§ **WORK INSTRUCTION**
Can you output every line from the start of the records through the line containing "Prüfung nach EN 388:2016" as a JSON list of strings, one string per line and blank lines omitted?

Collected data
◇ ◇ ◇ ◇ ◇
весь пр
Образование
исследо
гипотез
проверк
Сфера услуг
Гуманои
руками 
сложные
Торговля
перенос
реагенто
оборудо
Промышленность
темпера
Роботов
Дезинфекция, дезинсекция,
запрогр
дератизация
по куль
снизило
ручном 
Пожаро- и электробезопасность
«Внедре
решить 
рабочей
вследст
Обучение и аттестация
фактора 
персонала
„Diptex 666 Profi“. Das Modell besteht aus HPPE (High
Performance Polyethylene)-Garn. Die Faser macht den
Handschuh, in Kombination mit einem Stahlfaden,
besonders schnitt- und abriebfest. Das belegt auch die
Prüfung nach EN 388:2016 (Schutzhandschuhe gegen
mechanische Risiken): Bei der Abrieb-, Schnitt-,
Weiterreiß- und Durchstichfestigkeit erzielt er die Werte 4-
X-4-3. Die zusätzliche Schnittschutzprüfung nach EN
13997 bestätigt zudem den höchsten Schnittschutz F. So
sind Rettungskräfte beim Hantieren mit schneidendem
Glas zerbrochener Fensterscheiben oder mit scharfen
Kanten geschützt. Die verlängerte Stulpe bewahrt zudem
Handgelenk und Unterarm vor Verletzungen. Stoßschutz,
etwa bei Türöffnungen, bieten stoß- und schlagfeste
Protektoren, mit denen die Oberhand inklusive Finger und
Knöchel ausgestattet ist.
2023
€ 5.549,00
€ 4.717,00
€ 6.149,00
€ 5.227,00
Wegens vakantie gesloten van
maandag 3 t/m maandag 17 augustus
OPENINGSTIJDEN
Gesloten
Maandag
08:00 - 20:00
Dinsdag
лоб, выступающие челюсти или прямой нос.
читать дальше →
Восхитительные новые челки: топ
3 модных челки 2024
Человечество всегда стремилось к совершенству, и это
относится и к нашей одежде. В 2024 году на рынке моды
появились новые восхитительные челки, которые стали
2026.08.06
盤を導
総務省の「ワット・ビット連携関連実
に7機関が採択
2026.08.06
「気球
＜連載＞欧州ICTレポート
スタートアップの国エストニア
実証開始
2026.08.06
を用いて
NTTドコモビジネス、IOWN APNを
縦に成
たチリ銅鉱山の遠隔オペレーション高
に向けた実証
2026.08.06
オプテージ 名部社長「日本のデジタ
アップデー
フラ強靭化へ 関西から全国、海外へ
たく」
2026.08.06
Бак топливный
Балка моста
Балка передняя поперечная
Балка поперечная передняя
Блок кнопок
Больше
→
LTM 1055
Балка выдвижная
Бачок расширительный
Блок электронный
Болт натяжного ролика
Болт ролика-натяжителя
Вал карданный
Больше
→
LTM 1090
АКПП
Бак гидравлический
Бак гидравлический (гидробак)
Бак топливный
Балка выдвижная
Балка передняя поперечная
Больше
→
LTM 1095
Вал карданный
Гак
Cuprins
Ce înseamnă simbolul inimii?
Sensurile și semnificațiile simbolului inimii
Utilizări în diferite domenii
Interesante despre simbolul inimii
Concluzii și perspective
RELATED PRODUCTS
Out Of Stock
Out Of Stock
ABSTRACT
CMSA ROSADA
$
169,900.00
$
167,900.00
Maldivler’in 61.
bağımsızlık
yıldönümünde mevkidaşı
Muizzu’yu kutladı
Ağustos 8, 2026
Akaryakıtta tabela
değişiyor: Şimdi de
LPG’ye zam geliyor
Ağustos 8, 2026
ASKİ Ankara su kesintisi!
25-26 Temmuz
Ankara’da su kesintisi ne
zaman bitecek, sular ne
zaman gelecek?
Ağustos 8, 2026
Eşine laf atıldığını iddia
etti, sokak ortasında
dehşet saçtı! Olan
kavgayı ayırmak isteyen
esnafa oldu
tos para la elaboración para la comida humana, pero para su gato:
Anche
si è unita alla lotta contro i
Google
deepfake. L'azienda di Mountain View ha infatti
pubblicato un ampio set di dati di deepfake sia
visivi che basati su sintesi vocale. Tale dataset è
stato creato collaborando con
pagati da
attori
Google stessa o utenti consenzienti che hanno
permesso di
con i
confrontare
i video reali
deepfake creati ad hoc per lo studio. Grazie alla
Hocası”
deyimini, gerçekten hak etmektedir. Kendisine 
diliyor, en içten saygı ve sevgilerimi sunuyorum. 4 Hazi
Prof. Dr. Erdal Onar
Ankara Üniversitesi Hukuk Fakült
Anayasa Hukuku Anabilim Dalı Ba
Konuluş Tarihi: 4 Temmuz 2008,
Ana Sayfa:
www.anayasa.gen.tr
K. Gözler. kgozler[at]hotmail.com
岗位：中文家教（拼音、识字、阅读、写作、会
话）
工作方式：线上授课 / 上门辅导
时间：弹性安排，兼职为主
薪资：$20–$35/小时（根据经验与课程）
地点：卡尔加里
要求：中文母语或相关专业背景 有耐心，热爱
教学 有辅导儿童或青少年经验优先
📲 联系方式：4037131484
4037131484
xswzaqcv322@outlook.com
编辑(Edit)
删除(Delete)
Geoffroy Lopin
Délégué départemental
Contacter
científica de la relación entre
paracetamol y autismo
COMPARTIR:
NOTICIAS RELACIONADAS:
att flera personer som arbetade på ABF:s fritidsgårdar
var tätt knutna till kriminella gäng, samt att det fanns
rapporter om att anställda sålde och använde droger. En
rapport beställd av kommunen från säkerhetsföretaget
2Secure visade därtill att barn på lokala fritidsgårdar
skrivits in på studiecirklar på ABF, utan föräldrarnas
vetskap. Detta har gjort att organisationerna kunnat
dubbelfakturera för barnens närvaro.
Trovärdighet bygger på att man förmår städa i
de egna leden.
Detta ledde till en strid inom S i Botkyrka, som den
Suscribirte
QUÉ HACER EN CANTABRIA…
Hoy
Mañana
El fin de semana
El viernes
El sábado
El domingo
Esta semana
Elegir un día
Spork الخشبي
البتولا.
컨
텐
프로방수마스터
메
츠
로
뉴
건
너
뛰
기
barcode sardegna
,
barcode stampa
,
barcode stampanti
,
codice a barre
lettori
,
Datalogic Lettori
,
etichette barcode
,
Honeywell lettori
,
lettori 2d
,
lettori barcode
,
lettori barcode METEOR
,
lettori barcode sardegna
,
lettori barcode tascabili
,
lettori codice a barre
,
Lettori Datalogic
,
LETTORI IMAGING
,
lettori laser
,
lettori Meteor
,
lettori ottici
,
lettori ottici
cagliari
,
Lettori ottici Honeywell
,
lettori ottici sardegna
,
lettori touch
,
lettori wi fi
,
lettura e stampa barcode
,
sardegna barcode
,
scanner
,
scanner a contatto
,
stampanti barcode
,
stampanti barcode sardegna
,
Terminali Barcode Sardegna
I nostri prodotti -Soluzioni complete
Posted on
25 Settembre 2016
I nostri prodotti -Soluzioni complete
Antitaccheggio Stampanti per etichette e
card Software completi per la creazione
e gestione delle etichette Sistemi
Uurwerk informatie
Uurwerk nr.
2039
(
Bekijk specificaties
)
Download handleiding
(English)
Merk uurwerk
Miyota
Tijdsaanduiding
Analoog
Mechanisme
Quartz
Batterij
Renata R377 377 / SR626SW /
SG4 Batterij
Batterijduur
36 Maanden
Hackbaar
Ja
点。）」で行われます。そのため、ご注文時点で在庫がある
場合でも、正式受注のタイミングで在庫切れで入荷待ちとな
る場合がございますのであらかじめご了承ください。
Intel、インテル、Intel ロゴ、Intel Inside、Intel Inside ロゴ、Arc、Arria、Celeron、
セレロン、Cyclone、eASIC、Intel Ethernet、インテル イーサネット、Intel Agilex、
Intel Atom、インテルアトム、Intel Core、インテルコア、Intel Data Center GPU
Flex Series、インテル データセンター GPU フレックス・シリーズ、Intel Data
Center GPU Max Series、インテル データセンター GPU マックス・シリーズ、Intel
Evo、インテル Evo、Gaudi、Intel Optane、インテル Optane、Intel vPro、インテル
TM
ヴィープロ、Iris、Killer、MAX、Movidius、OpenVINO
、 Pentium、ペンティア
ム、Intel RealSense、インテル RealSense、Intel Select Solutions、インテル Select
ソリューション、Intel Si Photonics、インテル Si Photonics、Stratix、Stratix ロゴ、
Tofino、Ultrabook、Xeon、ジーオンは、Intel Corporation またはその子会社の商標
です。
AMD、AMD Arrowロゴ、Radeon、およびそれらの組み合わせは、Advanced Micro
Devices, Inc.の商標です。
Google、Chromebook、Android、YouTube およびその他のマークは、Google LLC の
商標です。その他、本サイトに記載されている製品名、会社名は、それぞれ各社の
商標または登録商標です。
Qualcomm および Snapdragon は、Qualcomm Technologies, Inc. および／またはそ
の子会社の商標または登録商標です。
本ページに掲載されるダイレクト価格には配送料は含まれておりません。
◇ ◇ ◇ ◇ ◇
§ **REPLY TO THE EXERCISE**
[
  "весь пр",
  "Образование",
  "исследо",
  "гипотез",
  "проверк",
  "Сфера услуг",
  "Гуманои",
  "руками ",
  "сложные",
  "Торговля",
  "перенос",
  "реагенто",
  "оборудо",
  "Промышленность",
  "темпера",
  "Роботов",
  "Дезинфекция, дезинсекция,",
  "запрогр",
  "дератизация",
  "по куль",
  "снизило",
  "ручном ",
  "Пожаро- и электробезопасность",
  "«Внедре",
  "решить ",
  "рабочей",
  "вследст",
  "Обучение и аттестация",
  "фактора ",
  "персонала",
  "„Diptex 666 Profi“. Das Modell besteht aus HPPE (High",
  "Performance Polyethylene)-Garn. Die Faser macht den",
  "Handschuh, in Kombination mit einem Stahlfaden,",
  "besonders schnitt- und abriebfest. Das belegt auch die",
  "Prüfung nach EN 388:2016 (Schutzhandschuhe gegen"
]